In my last post I told you all about how I painted a vintage metal rolling cart with milk paint. And that was originally going to be the extent of that project. I was simply trying to carry out a series of experiments to see how milk paint behaves on metal surfaces – and I knew that I had that cart out there in the barn collecting dust and mouse droppings just waiting to be worked on.


Now. See that pile of pine boards sitting on top? Those gave me the idea to try and add some kind of wood work surface to the rolling cart – but there weren’t quite enough of them and they weren’t quite long enough. I started poking around in the “wood stash” and found the last of the salvaged boards from my kids’ swing set. When I put them together atop the cart – they looked like a perfect fit!


In order to turn this group of boards into a useful work surface I simply connected them with some pine slats on the back. I turned them upside down and used the width of the rolling art to determine how far apart to place the slats.


I spread wood glue on the backs of the slats and put them in place with my pneumatic stapler. I added a wood screw in each board for extra strength (after this photo). The wood work surface fits very snugly on the cart and yet is still removable.
The angled corners were already cut that way and that weird “x” pattern was totally unintentional. These boards were not from just one part of the swing set – they just happen to have these marks on them and that’s how it came out when I put them side by side. I posted this next photo on Instagram with a question about whether or not I should keep the “design” and work with it – or sand it off…and lose the gorgeous patina that make these boards so attractive in the first place.


Folks were pretty much in agreement that I should keep it…


I brought it into the house and spent a good deal of time working out this Union Jack design (I’ve wanted to do a Union Jack for a long time). I went on to pick out my colors…


That’s Artissimo, Trophy, and Ironstone. I planned a modified, muted, neutral sort of Union Jack…

Then…I changed my mind and decided to sand the weird “x” off and paint it the way I had originally envisioned. The Union Jack would have come out nicely – but it just didn’t have anything to do with this piece. I felt like it would have been out of place.

And here is what I ended up with.



I love the way it came out!

First of all, this thing is very utilitarian. This vintage cart rolls like a dream – so it can go anywhere. There is tons of storage underneath and the new, larger work top makes it that much more functional.

In addition to being really useful – it’s gorgeous!


The great patina was not entirely lost through my sanding and painting. You can still see knot holes and screw holes as well as some of the original weathered texture on the boards. That swing set did live in my back yard for 12 years…

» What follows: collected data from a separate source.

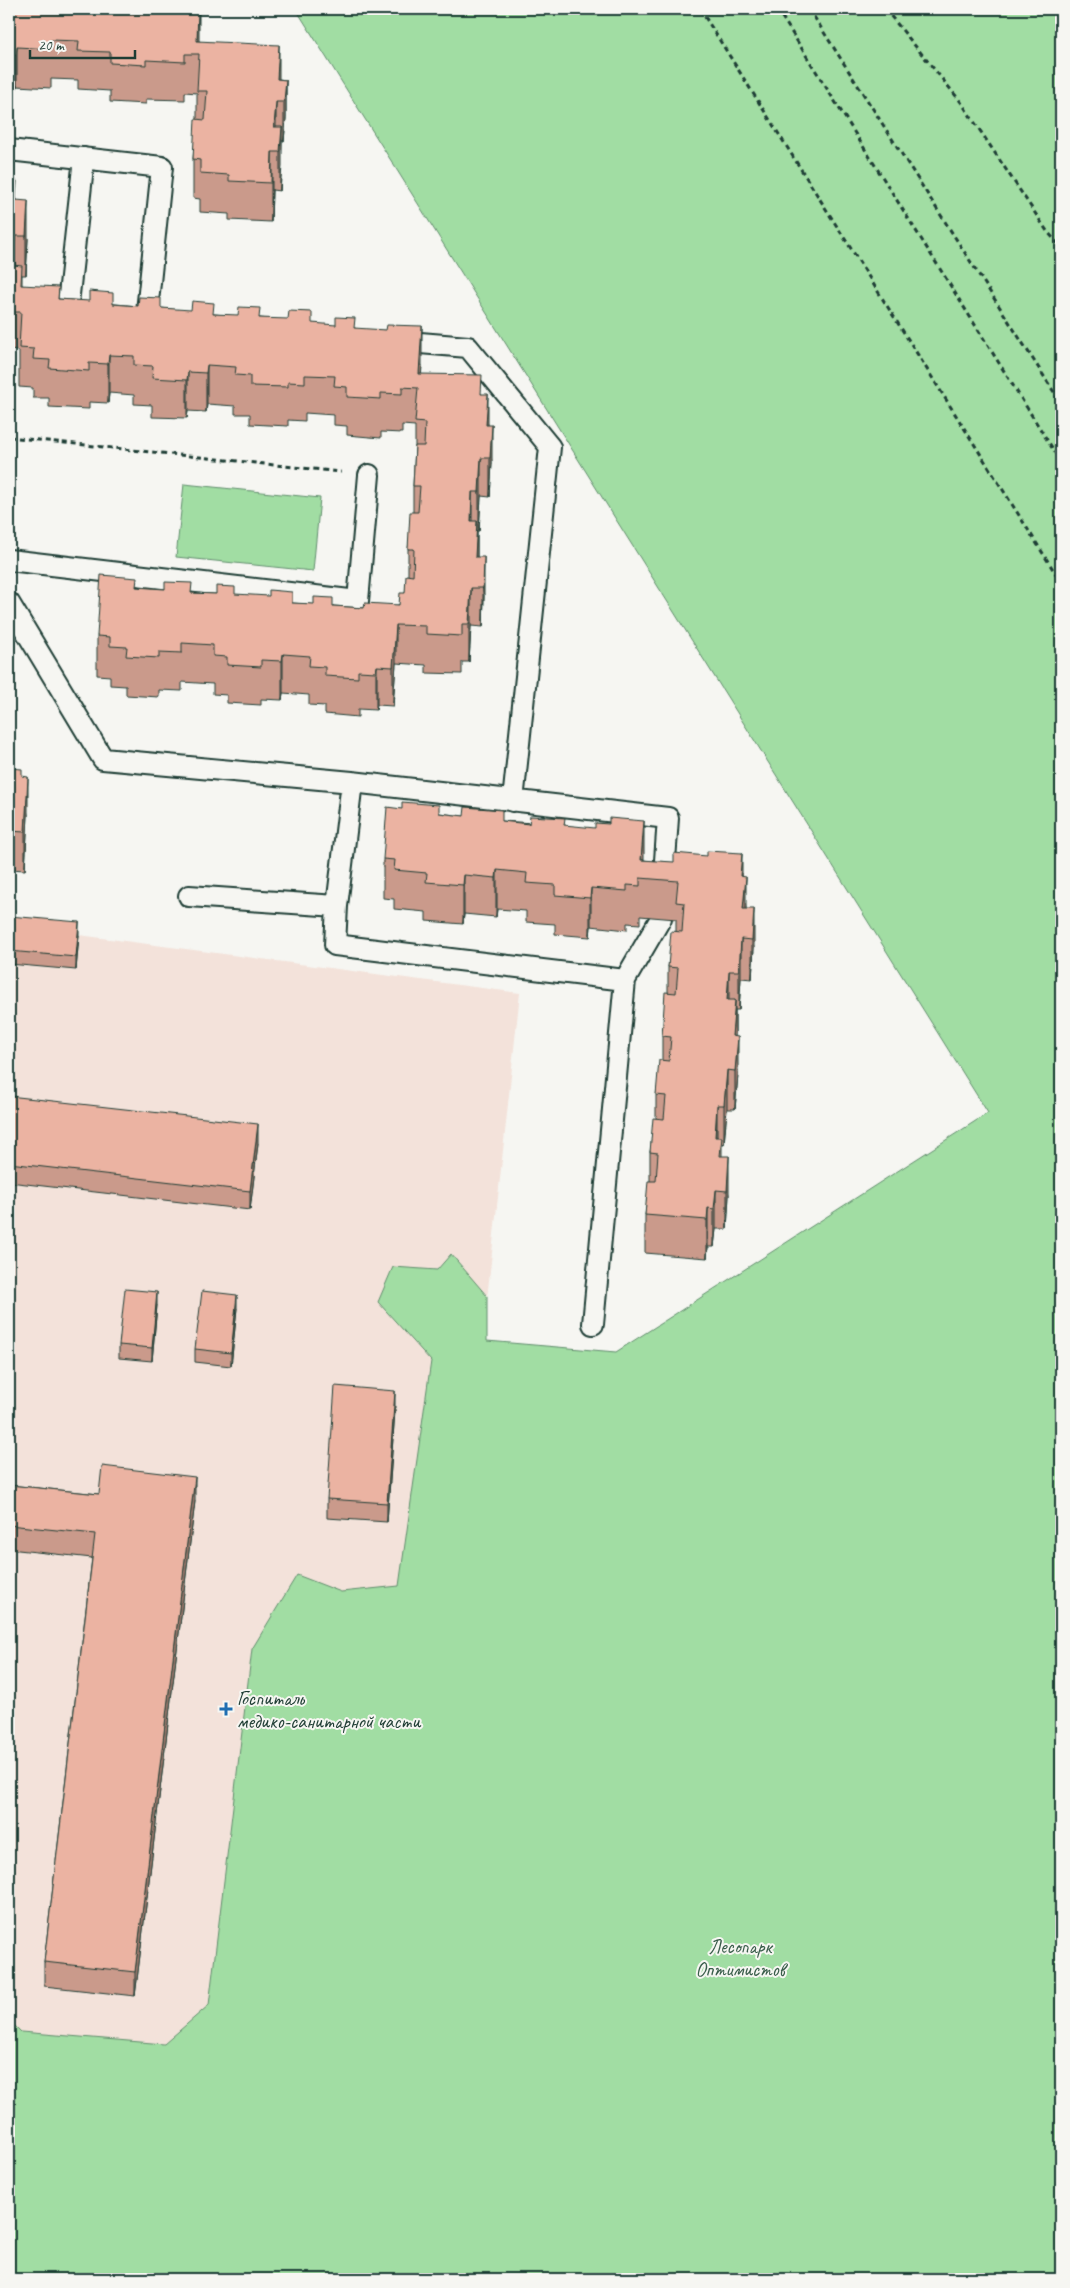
<svg xmlns="http://www.w3.org/2000/svg" width="1070" height="2288" font-family="Caveat,sans-serif">
	<style>
		.built { fill: #f3e2da }
		.green { fill: #a1dda3; stroke: #608d6c }
		.lines { fill: none; stroke-linecap: round; stroke-linejoin: round }
		.service-casing { stroke: #1f3d34; stroke-width: 24 }
		.path { stroke: #1f3d34; stroke-width: 3; stroke-dasharray: 5 4; stroke-linecap: butt }
		.service { stroke: #f6f6f2; stroke-width: 20 }
		.wall { fill: #ca9a8b; stroke: #1f3d34 }
		.shaded-wall { fill: #a47d71; stroke: #1f3d34 }
		.building { fill: #ebb3a2; stroke: #1f3d34 }
		.poi-dot { fill: #1f6fb2; stroke: #f6f6f2; stroke-width: 2 }
		.labels { text-anchor: middle; stroke-width: 4; stroke-linejoin: round; paint-order: stroke }
		.poi-label { font-size: 20px; fill: #1f3d34; stroke: #f6f6f2; text-anchor: start }
		.park-label { font-size: 20px; fill: #395d4a; stroke: #f6f6f2 }
	</style>
	<rect width="100%" height="100%" fill="#f6f6f2"/>
	<filter id="ink" filterUnits="userSpaceOnUse"><feTurbulence type="fractalNoise" baseFrequency=".02" numOctaves="2"/><feDisplacementMap in="SourceGraphic" scale="10" xChannelSelector="R" yChannelSelector="G"/><feConvolveMatrix kernelMatrix="1 2 1 2 8 2 1 2 1" color-interpolation-filters="sRGB"/></filter>
	<g filter="url(#ink)">
		<path class="built" d="M9,929l70,6 441,58 -122,1131 -389,-46z"/>
		<path class="green" d="M296,9h765v2270h-1052v-259l12,12 143,12 45,-39 43,-356 45,-74 44,17 58,-6 32,-225 -53,-59 15,-35 44,3 14,-16 36,42v45l129,11 372,-239z
			M184,484l136,14 -7,73 -137,-14z"/>
		<g class="lines">
			<defs>
				<path id="service" d="M9,150l153,17 -16,154
					M80,314l-13,-1 17,-155
					M396,341l72,6 82,100 -37,354
					M9,560l349,41 11,-126
					M9,603l94,156 249,23 316,36 -5,71
					M352,782l-15,124 -2,39 290,35 -32,344
					M189,896l148,10
					M625,980l36,-62"/>
			</defs>
			<use href="#service" class="service-casing"/>
			<path class="path" d="M700,9l361,573
				M777,9l284,453
				M809,9l252,394
				M885,9l76,93 86,129 14,16
				M9,437l332,35"/>
			<use href="#service" class="service"/>
		</g>
		<path class="wall" d="M9,9l190,32 80,38 7,1v38l-2,23h-2l-2,50 -8,-1 -1,32 -42,-2v-6l-29,-2v-13l-7,-1v-39l4,-40v-26l-12,-1v8l-39,-1v5l-36,-2v-11l-32,-2v-9l-27,-1v9l-34,-2 -1,7h-7z
			M9,180l8,20 11,39 -2,36h-4v10l37,14 102,9 53,6 46,4 95,10 67,37 -1,9 61,20 6,31 4,38 -2,34 -9,-1 -2,35h-2v26l7,39 -1,31 -12,-1 -2,36h-7v12l-36,-1v-8l-30,-2 -3,43 -16,-1 -1,5 -18,-1v8l-33,-3v-8l-16,-1v-10l-26,-2 -1,7 -21,-1v6l-34,-2v-8l-14,-1v-10l-31,-2v9l-23,-1v7l-33,-2v-9l-16,-1v-9l-13,-1v-39l40,-49 55,6 43,2 57,8 41,3 31,2 35,-3 6,-12 3,-18v-26l5,-37v-26l2,-40v-20l-13,-1v8l-21,-1v6l-34,-3v-9l-13,-1v-10l-29,-2v8l-17,-1v6l-38,-2v-10h-15v-8l-28,-2 -1,8 -18,-1 -1,7 -35,-1v-12l-18,-1v-9l-25,-2 -1,10 -19,-1v7l-40,-2v-9h-16v-10l-14,-1v-36l-10,-1z
			M9,768l13,8 6,39 -3,55 -16,-1z
			M439,813l63,8 63,4 79,35 98,16 4,33 8,39 -2,31 -11,-1 -2,32h-4v26l3,39 -3,34h-8l-3,35h-2v12l7,39 -2,34h-11l-2,18h-6l-1,11 -62,-5v-38l5,-34v-29l6,-34v-23l6,-34v-25l6,-44v-25l8,-35v-13l-36,-3v8l-13,-1v7l-36,-4 -1,11 -35,-3v-10l-29,-2v-11l-29,-2 -1,8 -32,-3 -1,10 -37,-3v-9l-32,-3v-10l-11,-1v-39z
			M9,916l70,19 -3,35 -67,-6z
			M9,1096l249,47 -8,67 -241,-28z
			M157,1305l-5,56 -33,-3v-13z
			M237,1308l-6,58 -36,-4v-13z
			M395,1410l-8,112 -60,-4v-19z
			M9,1485l90,9 96,7 -60,495 -91,-10v-24l48,-404 -83,-9z"/>
		<path class="shaded-wall" d="M199,9v33l-2,-1z
			M279,45v39l-2,-5z
			M17,47v39l-1,7v-38z
			M286,80v38l-2,23v-39z
			M276,102v38l-2,-13z
			M282,127v39l-2,25v-39z
			M272,152v38l-1,32v-39z
			M28,201v38l-2,36v-39z
			M15,236v38l-2,-9z
			M422,326v39l-3,48v-39z
			M109,355v38l-1,10v-39z
			M207,365v39l-1,8v-39z
			M188,372v39l-1,7v-38z
			M488,394v39l-2,-8z
			M492,425v38l-2,34v-39z
			M481,458v38l-2,35v-39z
			M472,492v39l-1,-10z
			M477,521v38l-2,-2z
			M484,557v39l-1,31v-39z
			M471,588v38l-2,36v-38z
			M396,625v38l-3,43v-39z
			M283,654v39l-1,7v-39z
			M377,666v39l-1,5v-38z
			M28,777v38l-3,55v-38z
			M644,821v39h-3z
			M742,853v39l-2,-16z
			M497,870v39l-1,8v-39z
			M464,875v39l-1,10v-39z
			M746,877v38l-3,-6z
			M591,888v38l-1,11v-39z
			M754,909v39l-2,31v-39z
			M79,922v13l-3,35v-13z
			M741,939v39l-2,32v-39z
			M729,971v38l-2,-9z
			M735,1000v39l-3,-3z
			M738,1037v38l-3,34v-38z
			M727,1070v39l-3,35v-39z
			M717,1105v38l-2,-6z
			M258,1124v19l-8,67v-19z
			M729,1156v39l-2,34v-38z
			M716,1190v39l-2,18v-38z
			M708,1208v39l-1,11v-38z
			M157,1292v13l-5,56v-13z
			M237,1295v13l-6,58v-13z
			M395,1391v19l-8,112v-19z
			M195,1477v24l-60,495v-24z"/>
		<path class="building" d="M9,9h189l-1,32 82,4 -2,34 9,1 -2,22h-8l-2,25h8l-2,25h-8l-1,31 -42,-2v-6l-29,-2v-13l-7,-1 2,-40 10,1 2,-29h-10l2,-37h-14v8l-39,-2v5l-36,-2v-11l-32,-1 1,-10 -28,-1v9l-34,-2 -1,8 -7,-1z
			M9,180l8,1 -1,19 12,1 -2,35h-11l-2,29 9,1 -1,19 38,2 -1,12 31,2v-10l24,2v11l25,2 1,-9 22,1v10l30,2 1,-9 22,2 -1,11 25,1 1,-8 21,1 -1,10 29,1 1,-8 23,1v11l24,2v-8l19,1 -1,10 32,2 1,-5 35,1 -3,48 63,1 -1,19h7l-2,31h6l-2,33h-9l-2,34h-7l-1,29h6l-2,36h9l-1,31h-12l-2,36h-7v12l-36,-2v-8l-30,-1 -3,42 -16,-1 -1,6 -18,-1v7l-33,-2v-9l-16,-1 1,-10 -27,-2 -1,7 -21,-1v7l-34,-2v-8l-14,-1v-11l-31,-2v10l-23,-1v6l-33,-2 1,-9 -17,-1v-9l-13,-1 4,-61 36,3 -1,9 29,2v-7l27,1 -1,10 25,1v-8l19,1v7l34,2v-6l23,2v11l22,1v-7l19,1v8l31,2 1,-5 34,2 1,-12h5l1,-18 7,1 1,-27h-6l2,-37h8l2,-26h-7l2,-40h9l1,-23 -10,-1 3,-34 -16,-1v7l-21,-1v6l-34,-2v-10l-13,-1 1,-10 -30,-1v8l-17,-1v5l-38,-1v-10l-15,-1 1,-8 -29,-2 -1,8 -18,-1 -1,8 -35,-2 1,-12 -19,-1v-9l-25,-1 -1,9 -19,-1v8l-40,-3 1,-8 -17,-1 1,-10 -15,-1 2,-36h-12z
			M9,768l13,1v7l6,1 -3,55 -16,-1z
			M402,802l37,3v8l25,3 1,-9 37,3v11l27,3 1,-8 35,2 -1,7 31,3v-5l14,1v-6l35,3 -3,39 33,2v-9l33,3v-5l35,2 -2,23 6,1 -3,32h11l-2,31 -11,-1 -2,32h-10l-2,29h8l-3,36 6,1 -3,34 -8,-1 -3,35h-7l-2,32h7l-2,19h9l-2,35 -11,-1 -2,19 -6,-1 -1,12 -62,-5 3,-34h8l2,-28 -8,-1 3,-34 11,1 2,-23 -10,-1 3,-35 10,1 2,-24 -9,-1 3,-44 11,1 2,-25 -10,-1 3,-36 11,1 2,-29 -8,-1 2,-21 -38,-3v8l-13,-1v6l-36,-3 -1,10 -35,-3v-10l-29,-2 1,-10 -30,-3 -1,8 -32,-3 -1,10 -37,-3 1,-9 -33,-3 1,-10 -12,-1 4,-52 15,2z
			M9,916l70,6 -3,35 -67,-6z
			M9,1096l249,28 -8,67 -241,-28z
			M125,1289l32,3 -5,56 -33,-3z
			M202,1291l35,4 -6,58 -36,-4z
			M335,1386l60,5 -8,112 -60,-4z
			M102,1466l93,11 -60,495 -91,-10 51,-428 -86,-9v-40l90,9z"/>
	</g>
	<path class="poi-dot" d="M223.5 1701.5h5v5h5v5h-5v5h-5v-5h-5v-5h5z"/>
	<g class="labels">
		<g class="poi-label">
			<text x="237" y="1705">Госпиталь<tspan x="237" dy="23">медико-санитарной части</tspan></text>
		</g>
		<g class="park-label">
			<text x="740" y="1953">Лесопарк<tspan x="740" dy="23">Оптимистов</tspan></text>
		</g>
	</g>
	<rect width="1070" height="2288" fill="none" stroke="#f6f6f2" stroke-width="30"/>
	<rect x="15" y="15" width="1040" height="2258" fill="none" stroke="#1f3d34" stroke-width="2" filter="url(#ink)"/>
	<path d="M30 50v8h105v-8" fill="none" stroke="#1f3d34" stroke-width="2.5"/>
	<text x="38" y="50" font-size="15" fill="#1f3d34" stroke="#f6f6f2" stroke-width="4" paint-order="stroke">20 m</text>
</svg>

I used the same colors that I’d planned for the Union Jack design – just a bit differently. I painted two of the four boards in Artissimo and one each in Ironstone and Trophy. After they were dry I did another layer of dry brushing with the other colors on top.


More close-ups of what you can do with texture and dry brushing…
(Trophy with Ironstone overlay)



SO – my experiments with MMS Milk Paint and metal continue – I’m sort of hooked. But – the wood is pretty awesome too!

The rolling cart/kitchen island will be for sale in the Etsy Shop soon – I haven’t quite decided which finish coat I will use on the wood.


Let me know what you think of this latest project! I love to hear from you!


5 thoughts on “MILK PAINT ON METAL + WOOD

  1. Lori

    WOW, I usually like your pieces, and this is no exception! I LOVE what you did with the wood top! what a fun, creative addition!

    1. Breida

      Thanks, Susan – It does have a certain, coastal quality to it. The driftwood effect is partly because this wood was truly weathered – having been out in my back yard for 12 years! There is real texture on there that you just can’t create!